For the most part, the classroom learning experience on traditional college campuses has remained relatively the same for the past century. Of course, there have been lots of technological advances to help professors, but in most classrooms it’s the Sage on the Stage – the faculty member lectures and students listen and take notes. But [...]
For the most part, the classroom learning experience on traditional college campuses has remained relatively the same for the past century. Of course, there have been lots of technological advances to help professors, but in most classrooms it’s the Sage on the Stage – the faculty member lectures and students listen and take notes.
But in an age of ubiquitous wireless devices on campuses, professors are competing for the attention of students in class more than ever. To improve student learning in the future, the pedagogical foundation of some classrooms will need to change.
One interesting concept that has received a lot of attention recently is Flipping the Classroom. The underlying premise is that students review information outside of class through videos or other materials, and the in-class time is reserved for debate, discussion, and review of specific concepts.

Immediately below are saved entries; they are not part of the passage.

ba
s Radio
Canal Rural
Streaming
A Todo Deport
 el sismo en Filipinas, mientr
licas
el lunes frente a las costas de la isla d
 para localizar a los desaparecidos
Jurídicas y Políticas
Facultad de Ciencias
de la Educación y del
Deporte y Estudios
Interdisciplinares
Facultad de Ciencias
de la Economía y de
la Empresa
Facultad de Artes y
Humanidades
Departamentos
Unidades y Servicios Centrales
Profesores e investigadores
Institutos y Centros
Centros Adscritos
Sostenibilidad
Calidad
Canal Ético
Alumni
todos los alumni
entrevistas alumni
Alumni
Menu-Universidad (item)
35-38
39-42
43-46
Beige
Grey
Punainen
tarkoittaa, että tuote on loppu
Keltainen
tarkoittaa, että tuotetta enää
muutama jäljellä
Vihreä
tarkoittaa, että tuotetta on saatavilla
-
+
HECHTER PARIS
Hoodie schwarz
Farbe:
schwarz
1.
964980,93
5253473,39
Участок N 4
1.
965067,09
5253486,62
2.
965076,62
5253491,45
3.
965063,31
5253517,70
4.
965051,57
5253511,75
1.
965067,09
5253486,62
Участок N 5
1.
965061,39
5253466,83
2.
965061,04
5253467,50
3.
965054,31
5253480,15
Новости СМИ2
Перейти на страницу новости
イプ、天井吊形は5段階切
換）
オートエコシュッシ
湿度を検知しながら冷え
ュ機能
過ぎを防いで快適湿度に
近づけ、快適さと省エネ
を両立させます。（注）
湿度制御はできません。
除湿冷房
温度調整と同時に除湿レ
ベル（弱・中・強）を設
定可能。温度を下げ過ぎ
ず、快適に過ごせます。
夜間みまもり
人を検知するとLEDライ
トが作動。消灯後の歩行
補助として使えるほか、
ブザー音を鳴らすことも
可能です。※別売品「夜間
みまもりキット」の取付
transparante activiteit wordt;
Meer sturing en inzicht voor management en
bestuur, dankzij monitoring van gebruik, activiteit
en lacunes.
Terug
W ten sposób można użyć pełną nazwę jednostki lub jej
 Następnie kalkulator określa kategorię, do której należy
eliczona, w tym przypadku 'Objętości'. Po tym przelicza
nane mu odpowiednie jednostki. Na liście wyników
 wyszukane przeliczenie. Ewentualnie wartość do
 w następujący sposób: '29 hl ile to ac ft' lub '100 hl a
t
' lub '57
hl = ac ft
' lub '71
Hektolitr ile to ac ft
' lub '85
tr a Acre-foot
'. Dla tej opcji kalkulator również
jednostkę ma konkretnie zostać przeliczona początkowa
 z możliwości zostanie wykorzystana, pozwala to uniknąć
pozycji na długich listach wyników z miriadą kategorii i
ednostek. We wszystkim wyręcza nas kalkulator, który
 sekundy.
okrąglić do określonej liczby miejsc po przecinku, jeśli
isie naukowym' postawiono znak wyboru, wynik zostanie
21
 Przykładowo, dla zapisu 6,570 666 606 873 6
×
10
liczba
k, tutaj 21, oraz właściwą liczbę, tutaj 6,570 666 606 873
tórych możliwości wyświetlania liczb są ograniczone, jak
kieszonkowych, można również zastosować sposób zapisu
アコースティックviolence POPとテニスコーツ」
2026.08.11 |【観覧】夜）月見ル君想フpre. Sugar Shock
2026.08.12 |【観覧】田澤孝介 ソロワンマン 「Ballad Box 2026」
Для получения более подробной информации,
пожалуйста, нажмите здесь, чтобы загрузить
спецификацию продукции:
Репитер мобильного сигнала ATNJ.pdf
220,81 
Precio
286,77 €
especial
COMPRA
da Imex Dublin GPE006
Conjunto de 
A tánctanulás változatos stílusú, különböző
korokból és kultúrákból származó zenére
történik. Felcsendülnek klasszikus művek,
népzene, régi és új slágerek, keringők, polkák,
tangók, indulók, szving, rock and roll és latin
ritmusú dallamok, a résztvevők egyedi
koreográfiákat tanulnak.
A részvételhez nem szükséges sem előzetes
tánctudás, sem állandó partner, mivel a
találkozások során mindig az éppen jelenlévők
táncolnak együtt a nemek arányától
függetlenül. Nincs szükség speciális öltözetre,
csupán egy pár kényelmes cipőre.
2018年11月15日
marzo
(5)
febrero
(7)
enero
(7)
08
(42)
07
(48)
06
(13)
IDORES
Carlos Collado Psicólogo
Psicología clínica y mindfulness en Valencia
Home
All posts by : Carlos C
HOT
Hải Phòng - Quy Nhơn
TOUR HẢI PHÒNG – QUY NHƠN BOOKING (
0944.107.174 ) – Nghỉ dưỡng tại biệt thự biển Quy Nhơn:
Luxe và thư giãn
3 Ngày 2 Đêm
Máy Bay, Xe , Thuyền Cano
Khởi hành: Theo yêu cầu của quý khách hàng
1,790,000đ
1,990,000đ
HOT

What’s so new about that, you might ask, given students have been reviewing materials for generations before class. Sure, they have, but the idea behind Flipping the Classroom is that technology, such as the Khan Academy and iTunesU, makes this easier to achieve. I’ve talked with several college professors, department chairs, and deans who have succeeded in making this change to several courses over the last year and here are some of their initial findings:
- Student resistance. Students may say they Facebook in class because the professor is not interesting, but give them an alternative format and they’re likely to resist. Departments that didn’t advertise in advance that a particular course would be taught in this new fashion faced several course sessions of skeptical students. But eventually the students who stuck it out reported in evaluations that they enjoyed the class more than any other in their college career.
- Makes students more accountable. My reaction to this idea when I first heard about it last spring was that it replaced real teaching. I’ve also been in plenty of classrooms where it’s obvious the students didn’t do any of the assigned readings. But professors who have tried this method say that students are actually better prepared for class because the materials are more engaging and they know that the class will be structured around the information assigned in advance.
- Not ideal for all disciplines. Some disciplines, math and economics in particular, are better suited for this type of teaching than others. Innovation in teaching should be encouraged, but a one-size-fits-all approach across the entire university is just as bad as keeping outdated teaching methods in place.
Making such a sweeping pedagogical change is not easy on any campus, but creating a more innovative teaching environment might be a magnet to attract students in the future and help them improve their learning in classes.